De man rechts van hem kucht even en stoot hem dan aan. Vragend.

Dat is voor hem eindelijk het sein om in actie te komen. Hij ontvouwt zijn machtige armen en laat ze dan nonchalant in de zakken van zijn spijkerbroek hangen. Je volgt de beweging in eerste instantie aandachtig, maar wordt algauw weer naar zijn gezicht - zijn ogen, getrokken.
Hij begint te praten en zijn stem klinkt aangenaam: "Hallo daar, wie ben jij, als ik vragen mag?"

De woorden zijn beleefd genoeg, zeker in de omstandigheden waarin jullie je bevinden.
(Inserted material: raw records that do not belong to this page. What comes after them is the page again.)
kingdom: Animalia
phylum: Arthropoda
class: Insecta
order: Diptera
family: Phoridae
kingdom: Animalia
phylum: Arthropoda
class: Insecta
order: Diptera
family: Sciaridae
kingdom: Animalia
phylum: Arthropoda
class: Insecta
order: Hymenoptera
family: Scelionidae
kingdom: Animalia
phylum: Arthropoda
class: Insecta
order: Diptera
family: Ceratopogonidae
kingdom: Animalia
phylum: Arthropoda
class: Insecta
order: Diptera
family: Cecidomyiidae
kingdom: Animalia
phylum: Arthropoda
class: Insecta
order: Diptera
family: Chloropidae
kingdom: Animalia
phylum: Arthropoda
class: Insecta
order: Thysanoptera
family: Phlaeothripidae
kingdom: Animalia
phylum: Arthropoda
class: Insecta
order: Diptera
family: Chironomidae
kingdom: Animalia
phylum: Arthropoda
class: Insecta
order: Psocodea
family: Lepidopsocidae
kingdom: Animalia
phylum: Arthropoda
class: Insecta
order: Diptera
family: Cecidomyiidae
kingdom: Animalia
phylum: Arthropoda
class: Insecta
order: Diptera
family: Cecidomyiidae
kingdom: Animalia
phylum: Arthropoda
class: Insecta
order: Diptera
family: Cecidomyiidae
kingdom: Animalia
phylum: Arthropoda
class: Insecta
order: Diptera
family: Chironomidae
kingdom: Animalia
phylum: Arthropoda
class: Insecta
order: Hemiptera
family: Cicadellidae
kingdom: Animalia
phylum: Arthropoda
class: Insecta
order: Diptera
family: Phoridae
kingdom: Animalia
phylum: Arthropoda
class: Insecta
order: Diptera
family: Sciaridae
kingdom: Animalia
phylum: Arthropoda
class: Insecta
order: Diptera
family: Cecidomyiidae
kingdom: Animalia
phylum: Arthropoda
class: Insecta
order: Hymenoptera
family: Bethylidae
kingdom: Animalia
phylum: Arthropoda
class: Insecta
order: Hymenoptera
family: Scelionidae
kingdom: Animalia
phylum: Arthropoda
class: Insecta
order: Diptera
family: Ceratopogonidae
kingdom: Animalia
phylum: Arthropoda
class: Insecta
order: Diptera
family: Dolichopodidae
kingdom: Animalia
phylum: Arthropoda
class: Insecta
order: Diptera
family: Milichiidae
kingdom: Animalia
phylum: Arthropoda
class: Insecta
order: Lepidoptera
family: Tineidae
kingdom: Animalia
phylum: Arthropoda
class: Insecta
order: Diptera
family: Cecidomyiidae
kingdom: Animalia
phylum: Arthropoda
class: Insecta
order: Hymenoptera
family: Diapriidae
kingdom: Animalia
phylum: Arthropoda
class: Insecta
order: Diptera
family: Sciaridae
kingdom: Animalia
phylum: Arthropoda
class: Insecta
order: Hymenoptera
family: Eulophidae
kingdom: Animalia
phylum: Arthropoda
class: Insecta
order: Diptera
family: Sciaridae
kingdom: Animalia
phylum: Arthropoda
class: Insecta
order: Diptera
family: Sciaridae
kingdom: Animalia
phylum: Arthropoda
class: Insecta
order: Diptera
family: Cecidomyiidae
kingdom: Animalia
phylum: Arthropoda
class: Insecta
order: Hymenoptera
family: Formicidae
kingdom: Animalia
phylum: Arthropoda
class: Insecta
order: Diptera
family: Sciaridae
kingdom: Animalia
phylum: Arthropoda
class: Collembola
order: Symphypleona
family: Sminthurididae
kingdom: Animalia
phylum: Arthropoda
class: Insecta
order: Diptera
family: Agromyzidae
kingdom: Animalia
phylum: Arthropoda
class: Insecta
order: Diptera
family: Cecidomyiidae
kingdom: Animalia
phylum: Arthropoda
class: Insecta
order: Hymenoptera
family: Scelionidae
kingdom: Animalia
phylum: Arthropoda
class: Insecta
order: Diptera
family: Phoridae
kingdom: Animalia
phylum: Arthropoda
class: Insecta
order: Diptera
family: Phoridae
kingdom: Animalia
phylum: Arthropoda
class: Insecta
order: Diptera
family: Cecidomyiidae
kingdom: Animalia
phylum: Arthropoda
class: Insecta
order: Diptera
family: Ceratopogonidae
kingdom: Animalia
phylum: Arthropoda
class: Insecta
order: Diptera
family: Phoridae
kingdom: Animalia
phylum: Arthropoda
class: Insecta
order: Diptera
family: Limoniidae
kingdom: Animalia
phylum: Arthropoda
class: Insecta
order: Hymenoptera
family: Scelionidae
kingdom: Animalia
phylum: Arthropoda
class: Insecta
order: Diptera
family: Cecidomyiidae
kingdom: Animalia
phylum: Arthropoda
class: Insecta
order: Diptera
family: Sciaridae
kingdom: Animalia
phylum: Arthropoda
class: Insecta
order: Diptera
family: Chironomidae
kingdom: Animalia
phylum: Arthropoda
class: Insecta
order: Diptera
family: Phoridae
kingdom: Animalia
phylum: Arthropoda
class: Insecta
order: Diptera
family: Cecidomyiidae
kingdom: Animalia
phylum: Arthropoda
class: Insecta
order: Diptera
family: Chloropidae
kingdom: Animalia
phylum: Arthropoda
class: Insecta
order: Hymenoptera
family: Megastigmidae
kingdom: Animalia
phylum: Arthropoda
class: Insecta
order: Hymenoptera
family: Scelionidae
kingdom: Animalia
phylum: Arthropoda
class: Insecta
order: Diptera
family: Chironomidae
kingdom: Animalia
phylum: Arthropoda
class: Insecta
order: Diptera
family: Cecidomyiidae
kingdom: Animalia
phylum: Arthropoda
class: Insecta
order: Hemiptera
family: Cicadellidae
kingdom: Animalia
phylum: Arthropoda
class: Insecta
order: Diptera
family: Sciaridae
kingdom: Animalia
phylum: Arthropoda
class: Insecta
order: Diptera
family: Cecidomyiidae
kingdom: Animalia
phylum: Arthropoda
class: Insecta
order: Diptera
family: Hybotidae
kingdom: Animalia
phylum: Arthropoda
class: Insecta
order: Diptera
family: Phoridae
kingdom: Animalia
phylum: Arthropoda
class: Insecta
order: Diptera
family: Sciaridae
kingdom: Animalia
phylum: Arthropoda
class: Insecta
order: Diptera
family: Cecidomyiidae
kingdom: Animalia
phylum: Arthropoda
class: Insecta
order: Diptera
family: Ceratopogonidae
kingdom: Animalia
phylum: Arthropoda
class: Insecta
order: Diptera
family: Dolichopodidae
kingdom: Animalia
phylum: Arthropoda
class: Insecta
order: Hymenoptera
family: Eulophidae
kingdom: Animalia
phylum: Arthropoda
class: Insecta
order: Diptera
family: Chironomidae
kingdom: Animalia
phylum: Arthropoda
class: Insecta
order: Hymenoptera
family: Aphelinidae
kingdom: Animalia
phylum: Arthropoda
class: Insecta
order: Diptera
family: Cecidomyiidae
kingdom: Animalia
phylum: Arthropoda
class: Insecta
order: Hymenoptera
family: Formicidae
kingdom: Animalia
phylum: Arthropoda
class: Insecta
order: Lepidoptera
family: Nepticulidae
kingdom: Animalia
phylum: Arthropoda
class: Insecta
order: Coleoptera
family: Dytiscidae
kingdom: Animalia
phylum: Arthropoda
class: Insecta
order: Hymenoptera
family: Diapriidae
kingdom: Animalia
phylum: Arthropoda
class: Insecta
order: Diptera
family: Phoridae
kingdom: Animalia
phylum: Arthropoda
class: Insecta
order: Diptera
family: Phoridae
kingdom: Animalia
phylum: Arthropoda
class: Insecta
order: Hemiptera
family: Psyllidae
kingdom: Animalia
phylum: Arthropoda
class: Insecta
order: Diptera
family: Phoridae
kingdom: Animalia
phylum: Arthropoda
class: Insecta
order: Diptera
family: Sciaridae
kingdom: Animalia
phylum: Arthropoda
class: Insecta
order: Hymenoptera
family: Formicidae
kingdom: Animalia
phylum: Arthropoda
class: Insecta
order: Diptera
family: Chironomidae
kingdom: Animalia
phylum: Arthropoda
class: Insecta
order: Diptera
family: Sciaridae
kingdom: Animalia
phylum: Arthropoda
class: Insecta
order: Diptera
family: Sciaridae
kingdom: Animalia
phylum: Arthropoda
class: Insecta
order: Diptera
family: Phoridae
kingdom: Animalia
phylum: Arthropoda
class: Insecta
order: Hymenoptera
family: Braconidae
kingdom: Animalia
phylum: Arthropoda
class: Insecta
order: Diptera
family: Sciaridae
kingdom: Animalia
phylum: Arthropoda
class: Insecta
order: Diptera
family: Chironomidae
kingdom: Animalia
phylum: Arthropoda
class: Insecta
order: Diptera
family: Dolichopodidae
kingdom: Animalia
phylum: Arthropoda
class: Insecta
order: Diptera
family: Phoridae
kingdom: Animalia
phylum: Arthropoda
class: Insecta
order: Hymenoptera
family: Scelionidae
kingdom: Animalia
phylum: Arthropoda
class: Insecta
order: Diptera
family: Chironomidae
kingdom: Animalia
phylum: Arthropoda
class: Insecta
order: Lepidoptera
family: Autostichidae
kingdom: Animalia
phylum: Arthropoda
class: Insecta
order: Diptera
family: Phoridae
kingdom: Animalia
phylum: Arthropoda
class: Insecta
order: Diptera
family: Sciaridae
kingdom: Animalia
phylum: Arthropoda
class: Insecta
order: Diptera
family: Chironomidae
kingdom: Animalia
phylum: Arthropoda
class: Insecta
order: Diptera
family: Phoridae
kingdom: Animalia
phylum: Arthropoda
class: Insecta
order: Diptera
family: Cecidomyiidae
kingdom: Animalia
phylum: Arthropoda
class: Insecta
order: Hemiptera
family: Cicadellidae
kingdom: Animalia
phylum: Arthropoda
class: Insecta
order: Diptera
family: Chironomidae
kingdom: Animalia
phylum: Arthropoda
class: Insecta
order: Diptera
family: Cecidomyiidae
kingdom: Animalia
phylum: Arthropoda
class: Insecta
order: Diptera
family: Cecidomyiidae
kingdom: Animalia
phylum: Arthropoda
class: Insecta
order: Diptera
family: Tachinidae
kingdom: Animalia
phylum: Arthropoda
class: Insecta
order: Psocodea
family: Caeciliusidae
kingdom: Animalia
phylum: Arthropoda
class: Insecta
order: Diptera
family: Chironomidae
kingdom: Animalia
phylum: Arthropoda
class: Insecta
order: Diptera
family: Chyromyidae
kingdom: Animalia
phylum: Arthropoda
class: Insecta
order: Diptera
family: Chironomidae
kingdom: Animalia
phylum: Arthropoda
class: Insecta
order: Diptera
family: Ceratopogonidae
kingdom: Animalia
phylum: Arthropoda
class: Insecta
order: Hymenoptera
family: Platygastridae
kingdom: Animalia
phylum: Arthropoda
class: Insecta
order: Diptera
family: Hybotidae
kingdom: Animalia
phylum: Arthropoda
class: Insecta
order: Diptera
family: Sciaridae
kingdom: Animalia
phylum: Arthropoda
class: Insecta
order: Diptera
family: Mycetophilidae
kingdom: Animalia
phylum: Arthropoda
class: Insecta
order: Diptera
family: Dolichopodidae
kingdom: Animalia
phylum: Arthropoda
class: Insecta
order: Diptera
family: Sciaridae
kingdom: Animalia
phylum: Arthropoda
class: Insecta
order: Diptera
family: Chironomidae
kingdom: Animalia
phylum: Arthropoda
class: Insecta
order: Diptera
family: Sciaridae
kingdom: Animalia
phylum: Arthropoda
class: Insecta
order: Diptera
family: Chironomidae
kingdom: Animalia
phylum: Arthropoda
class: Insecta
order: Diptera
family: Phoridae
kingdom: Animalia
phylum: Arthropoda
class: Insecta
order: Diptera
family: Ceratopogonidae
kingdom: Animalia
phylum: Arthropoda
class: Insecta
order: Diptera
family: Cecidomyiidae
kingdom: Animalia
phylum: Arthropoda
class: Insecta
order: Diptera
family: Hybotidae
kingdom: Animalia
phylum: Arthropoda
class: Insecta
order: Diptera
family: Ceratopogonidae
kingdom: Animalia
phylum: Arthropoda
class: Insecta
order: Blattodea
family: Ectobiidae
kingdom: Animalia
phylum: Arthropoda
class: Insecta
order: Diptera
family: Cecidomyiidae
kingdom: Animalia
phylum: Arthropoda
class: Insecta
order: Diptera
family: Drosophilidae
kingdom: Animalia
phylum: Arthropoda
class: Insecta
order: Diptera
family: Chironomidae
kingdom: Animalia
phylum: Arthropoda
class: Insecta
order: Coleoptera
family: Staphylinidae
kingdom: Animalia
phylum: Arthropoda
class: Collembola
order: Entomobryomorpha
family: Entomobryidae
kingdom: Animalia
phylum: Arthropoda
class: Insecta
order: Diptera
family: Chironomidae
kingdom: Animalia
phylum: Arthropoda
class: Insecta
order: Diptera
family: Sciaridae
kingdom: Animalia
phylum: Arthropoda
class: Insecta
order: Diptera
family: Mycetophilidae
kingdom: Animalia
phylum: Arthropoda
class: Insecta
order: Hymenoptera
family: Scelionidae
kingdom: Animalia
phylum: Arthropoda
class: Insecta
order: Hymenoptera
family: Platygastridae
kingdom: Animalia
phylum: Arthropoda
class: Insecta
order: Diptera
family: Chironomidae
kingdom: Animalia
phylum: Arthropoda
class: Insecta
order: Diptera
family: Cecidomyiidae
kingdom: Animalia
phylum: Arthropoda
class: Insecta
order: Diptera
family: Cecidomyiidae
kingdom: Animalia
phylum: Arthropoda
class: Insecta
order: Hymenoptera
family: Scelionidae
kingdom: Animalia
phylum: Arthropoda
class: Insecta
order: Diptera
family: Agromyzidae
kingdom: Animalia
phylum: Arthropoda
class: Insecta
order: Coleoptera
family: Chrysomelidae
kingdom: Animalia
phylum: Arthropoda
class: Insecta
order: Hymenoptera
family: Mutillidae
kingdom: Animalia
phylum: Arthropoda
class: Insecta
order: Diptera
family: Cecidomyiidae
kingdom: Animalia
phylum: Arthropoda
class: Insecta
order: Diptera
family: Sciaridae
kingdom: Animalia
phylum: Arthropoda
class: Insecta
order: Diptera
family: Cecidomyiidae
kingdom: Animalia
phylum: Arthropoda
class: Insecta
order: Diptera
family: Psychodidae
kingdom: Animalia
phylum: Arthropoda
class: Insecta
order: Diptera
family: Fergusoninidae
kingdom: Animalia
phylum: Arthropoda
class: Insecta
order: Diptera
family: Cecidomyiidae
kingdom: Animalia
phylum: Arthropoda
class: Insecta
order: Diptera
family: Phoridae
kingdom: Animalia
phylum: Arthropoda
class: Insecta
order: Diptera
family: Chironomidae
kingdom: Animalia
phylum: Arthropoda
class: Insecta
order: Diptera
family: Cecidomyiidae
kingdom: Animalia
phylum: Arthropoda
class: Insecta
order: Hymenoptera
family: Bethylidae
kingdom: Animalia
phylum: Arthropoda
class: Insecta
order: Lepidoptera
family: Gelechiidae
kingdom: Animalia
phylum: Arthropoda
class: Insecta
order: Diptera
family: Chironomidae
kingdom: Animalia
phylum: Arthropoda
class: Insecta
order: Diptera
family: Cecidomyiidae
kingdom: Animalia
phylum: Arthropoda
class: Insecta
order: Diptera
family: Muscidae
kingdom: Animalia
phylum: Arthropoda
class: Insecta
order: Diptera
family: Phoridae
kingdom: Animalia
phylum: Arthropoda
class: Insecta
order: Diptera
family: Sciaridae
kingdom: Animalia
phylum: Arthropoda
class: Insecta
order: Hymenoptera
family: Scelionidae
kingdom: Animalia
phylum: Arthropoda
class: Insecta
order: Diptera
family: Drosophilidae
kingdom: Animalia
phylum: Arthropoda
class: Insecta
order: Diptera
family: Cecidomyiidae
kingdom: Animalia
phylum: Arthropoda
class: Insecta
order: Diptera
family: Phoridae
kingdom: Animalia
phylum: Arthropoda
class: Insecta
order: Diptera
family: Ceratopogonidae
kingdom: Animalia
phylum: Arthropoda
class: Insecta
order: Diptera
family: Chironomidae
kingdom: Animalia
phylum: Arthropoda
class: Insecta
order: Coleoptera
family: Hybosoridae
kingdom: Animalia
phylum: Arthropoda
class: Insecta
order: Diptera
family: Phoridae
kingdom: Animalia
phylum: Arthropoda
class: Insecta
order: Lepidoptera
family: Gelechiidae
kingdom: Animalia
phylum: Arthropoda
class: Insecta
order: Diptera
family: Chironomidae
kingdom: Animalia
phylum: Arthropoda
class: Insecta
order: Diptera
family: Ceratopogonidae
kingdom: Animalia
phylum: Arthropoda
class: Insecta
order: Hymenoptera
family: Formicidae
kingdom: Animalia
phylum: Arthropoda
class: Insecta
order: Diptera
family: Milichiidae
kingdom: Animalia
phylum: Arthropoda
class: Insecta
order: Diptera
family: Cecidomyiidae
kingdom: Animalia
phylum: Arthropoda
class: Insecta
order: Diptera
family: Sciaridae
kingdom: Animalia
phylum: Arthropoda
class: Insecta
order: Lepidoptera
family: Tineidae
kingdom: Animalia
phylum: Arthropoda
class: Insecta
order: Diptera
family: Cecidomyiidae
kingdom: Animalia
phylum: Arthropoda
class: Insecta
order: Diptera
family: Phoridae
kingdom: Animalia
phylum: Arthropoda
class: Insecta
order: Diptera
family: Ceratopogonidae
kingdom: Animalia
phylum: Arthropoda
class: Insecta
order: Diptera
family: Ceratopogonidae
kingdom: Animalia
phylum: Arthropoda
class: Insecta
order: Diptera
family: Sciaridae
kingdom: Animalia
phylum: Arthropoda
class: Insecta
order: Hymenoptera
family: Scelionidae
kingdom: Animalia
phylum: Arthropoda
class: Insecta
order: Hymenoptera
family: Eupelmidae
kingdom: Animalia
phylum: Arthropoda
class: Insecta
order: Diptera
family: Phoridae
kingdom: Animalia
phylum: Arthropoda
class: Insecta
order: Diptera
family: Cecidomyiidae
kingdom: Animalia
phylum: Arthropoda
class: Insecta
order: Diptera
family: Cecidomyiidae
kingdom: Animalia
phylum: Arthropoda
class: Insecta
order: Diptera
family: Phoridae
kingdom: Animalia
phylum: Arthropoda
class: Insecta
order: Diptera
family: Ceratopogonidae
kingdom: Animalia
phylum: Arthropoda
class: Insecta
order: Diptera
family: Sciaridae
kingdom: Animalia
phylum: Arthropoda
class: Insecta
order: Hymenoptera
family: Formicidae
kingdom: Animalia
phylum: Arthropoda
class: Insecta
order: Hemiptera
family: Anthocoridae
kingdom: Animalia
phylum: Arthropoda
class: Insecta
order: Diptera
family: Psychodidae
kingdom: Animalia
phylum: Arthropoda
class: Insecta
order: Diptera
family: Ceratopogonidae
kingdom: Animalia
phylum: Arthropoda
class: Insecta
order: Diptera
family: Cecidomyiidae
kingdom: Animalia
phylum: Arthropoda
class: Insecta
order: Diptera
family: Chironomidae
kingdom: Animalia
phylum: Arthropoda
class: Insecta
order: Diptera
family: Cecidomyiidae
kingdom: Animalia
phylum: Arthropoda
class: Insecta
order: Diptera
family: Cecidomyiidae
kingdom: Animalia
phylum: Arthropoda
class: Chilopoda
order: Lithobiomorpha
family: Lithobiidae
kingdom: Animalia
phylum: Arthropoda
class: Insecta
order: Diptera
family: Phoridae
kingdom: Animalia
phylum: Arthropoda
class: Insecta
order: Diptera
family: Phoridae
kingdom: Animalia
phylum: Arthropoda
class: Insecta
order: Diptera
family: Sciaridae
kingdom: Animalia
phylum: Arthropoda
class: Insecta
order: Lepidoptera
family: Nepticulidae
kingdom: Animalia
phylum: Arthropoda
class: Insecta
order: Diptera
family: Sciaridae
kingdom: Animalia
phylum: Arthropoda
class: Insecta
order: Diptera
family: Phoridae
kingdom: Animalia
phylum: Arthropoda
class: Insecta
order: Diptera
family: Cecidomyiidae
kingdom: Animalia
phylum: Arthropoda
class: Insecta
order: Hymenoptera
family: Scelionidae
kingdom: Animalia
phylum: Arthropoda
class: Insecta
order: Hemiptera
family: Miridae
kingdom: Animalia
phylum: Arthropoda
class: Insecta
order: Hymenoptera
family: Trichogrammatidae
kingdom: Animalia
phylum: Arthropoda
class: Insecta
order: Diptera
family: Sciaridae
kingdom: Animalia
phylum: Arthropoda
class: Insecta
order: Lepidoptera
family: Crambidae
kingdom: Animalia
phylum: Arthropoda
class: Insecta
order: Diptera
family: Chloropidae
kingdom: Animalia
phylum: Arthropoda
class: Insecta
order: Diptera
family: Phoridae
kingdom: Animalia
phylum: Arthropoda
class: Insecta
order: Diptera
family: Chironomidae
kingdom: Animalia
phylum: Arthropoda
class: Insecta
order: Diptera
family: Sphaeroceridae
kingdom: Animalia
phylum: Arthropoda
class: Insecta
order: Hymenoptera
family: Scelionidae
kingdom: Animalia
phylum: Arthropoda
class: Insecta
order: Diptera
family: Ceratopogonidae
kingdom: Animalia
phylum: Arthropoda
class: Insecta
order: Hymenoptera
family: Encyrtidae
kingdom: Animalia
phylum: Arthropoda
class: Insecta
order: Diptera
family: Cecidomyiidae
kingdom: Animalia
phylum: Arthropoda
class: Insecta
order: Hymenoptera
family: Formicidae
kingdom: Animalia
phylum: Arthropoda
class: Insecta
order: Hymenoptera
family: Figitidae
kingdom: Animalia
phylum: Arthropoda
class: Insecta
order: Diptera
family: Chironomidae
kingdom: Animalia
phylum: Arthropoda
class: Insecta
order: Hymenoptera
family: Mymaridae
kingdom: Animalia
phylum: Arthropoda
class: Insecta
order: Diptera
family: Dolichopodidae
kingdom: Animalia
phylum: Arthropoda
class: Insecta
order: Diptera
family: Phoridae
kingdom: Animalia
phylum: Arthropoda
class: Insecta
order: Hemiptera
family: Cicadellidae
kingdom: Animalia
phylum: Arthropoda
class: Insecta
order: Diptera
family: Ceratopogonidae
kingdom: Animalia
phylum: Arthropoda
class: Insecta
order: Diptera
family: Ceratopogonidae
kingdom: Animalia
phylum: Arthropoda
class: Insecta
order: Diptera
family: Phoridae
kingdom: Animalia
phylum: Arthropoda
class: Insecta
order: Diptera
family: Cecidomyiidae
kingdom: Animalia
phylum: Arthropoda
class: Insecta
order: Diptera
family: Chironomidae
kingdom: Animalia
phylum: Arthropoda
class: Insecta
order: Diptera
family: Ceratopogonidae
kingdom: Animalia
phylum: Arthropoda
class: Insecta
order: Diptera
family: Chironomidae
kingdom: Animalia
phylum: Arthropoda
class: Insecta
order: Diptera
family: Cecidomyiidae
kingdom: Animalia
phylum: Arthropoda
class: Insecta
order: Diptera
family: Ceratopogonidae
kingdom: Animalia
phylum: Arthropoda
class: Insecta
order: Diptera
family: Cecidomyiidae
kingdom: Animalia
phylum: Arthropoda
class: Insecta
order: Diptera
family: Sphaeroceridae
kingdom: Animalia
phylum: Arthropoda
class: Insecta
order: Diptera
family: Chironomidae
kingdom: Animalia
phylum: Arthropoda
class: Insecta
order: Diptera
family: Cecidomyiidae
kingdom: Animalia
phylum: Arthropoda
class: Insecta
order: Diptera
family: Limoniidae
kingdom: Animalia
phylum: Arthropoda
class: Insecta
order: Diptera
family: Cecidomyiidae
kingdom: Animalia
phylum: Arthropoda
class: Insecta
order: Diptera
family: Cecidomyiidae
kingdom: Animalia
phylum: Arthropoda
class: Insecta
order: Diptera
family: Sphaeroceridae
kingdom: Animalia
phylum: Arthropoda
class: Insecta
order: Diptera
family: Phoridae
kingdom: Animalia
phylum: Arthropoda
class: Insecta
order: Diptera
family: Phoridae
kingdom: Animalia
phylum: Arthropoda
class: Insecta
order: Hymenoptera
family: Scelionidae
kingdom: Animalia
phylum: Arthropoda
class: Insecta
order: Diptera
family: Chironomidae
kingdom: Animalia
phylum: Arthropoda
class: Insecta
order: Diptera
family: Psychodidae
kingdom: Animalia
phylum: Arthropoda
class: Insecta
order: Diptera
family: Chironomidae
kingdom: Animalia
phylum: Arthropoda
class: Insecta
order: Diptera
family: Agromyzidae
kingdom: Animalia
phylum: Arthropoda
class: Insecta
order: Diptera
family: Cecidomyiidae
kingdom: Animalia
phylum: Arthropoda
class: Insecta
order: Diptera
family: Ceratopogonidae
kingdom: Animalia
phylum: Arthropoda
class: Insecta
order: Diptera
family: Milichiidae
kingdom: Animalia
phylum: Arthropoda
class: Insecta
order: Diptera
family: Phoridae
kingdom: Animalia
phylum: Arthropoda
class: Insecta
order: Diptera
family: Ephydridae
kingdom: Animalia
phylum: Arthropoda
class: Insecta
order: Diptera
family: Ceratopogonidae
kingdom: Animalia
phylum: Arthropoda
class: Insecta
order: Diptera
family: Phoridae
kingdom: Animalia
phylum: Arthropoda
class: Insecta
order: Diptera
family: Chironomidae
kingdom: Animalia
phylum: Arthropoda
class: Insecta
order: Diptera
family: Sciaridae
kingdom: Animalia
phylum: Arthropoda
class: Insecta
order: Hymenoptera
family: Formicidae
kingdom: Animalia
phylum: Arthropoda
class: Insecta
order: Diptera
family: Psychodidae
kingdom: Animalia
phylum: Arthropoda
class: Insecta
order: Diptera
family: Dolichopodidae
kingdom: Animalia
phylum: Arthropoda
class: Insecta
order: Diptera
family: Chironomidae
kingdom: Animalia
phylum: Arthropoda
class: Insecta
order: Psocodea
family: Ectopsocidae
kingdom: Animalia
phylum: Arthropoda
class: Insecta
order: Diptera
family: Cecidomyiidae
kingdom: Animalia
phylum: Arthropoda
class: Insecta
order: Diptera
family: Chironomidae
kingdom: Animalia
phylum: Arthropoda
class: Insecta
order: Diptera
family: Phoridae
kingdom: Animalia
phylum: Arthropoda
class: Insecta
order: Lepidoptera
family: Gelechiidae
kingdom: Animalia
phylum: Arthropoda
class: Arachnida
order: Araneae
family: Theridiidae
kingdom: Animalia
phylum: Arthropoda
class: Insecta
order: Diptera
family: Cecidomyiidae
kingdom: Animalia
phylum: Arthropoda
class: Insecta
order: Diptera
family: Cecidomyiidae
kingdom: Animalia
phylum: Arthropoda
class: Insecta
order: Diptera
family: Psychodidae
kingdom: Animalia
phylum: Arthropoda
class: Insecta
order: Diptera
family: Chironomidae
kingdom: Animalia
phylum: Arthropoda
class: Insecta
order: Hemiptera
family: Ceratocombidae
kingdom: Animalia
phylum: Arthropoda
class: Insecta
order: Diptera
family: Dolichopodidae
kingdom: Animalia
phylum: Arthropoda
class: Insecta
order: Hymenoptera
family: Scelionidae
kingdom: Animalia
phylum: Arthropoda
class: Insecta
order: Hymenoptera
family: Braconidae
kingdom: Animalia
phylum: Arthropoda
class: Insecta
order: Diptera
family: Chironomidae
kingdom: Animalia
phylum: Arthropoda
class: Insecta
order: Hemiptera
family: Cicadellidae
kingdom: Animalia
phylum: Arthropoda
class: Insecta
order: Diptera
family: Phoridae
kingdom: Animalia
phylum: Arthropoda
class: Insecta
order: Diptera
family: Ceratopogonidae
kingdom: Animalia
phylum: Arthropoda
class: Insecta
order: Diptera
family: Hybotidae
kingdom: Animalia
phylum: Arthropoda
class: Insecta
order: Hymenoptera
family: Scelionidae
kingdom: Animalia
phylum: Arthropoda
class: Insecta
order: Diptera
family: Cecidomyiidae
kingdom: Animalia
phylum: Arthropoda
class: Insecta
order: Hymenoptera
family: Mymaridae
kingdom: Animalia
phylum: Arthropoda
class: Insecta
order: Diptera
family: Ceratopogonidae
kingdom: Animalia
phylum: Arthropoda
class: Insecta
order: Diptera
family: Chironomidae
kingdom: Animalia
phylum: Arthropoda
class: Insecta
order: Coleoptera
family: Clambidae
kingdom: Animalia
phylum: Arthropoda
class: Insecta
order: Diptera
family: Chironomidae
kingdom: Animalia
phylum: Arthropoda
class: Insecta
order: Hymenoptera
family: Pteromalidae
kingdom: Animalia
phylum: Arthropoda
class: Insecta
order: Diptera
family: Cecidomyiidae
Aangezien je niet het idee van een keuze hebt, antwoord je.

"Hallo Zane, ik ben Ana."

Je wilt nog meer zeggen, maar weet ook dat je broers al zo vaak hebben gezegd dat je teveel kletst. En waarom zal je wat weggeven als daar niet naar wordt gevraagd?

Zijn ogen verwijden zich iets, vast als teken dat hij verrast is bij naam genoemd te worden. Maar had hij werkelijk iets anders verwacht als je de roddel van het jaar bent?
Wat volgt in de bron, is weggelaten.